When it comes to the actual act of firing someone, quicker is better. Don’t drag out the conversation with pleasant chit-chat about yesterday’s game. It sends a signal that nothing is wrong. Meet with the person and at least one other leader in private, and tell the employee immediately that they are being fired and why. If you’re nervous about what you’re going to say, write it down. Stay on course and don’t get caught up responding to arguments when the decision has already been made. It’s not a bad idea to have your fellow leader take notes on the meeting, as well.
Answer any questions the employee may have and cover anything they need to know, like severance pay or benefits. Don’t forget, it’s also your legal obligation to notify fired employees of their possible eligibility for unemployment insurance.
What happens after?
The employee being fired won’t be the only one hurting. Chances are some folks on your team will take it hard, too. In many cases, they’re losing a friend and don’t fully understand what has happened. Tell them as much as you can without embarrassing the former employee or violating confidences. Give the team a little grace, and some time, to process what has happened.

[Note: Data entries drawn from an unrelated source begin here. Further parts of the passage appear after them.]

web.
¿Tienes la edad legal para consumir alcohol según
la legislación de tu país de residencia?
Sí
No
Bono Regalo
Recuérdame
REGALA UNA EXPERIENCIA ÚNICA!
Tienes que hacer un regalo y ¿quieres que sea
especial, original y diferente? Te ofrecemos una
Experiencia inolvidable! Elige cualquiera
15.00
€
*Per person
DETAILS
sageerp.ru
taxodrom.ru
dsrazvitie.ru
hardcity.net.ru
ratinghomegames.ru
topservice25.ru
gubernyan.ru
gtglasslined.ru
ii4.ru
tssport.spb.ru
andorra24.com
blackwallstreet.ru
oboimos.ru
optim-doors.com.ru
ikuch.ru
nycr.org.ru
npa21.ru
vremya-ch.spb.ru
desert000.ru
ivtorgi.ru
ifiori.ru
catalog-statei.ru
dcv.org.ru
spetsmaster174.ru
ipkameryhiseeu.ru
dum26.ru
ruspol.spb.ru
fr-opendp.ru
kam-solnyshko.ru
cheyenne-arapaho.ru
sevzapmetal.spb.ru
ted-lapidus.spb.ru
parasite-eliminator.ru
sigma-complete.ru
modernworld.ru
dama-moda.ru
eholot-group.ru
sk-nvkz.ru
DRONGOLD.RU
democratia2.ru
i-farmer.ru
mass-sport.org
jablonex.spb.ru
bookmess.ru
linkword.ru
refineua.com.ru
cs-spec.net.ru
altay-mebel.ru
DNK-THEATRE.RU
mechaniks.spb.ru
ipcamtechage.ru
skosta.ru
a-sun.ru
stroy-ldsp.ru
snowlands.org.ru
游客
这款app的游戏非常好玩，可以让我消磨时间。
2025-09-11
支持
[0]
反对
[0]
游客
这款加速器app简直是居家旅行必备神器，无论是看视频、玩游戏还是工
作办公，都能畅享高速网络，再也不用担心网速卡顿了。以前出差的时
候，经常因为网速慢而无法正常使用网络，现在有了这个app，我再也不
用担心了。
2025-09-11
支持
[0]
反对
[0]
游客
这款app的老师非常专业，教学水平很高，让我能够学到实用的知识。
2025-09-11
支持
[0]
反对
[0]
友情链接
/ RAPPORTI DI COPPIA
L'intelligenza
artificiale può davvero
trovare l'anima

Once a team member is let go, agree on a time they can retrieve personal belongings. Doing this when their teammates are away is often a good idea, and a human resources person or other leader can accompany them.
Do unto others…
Remember, no matter how poorly the team member performed, this will be one of the worst days of their life. Losing a job is traumatic, and they deserve to be treated with dignity, compassion, and generosity.
The easiest way to accomplish this is by following the Golden Rule: “Do to others as you would have them do to you.” Put yourself in their shoes, and then act the way you’d want to be treated if you were being fired.
Letting someone go is a difficult decision. But if it’s done correctly, with a lot of forethought and compassion, you’ll earn the admiration and respect of your team.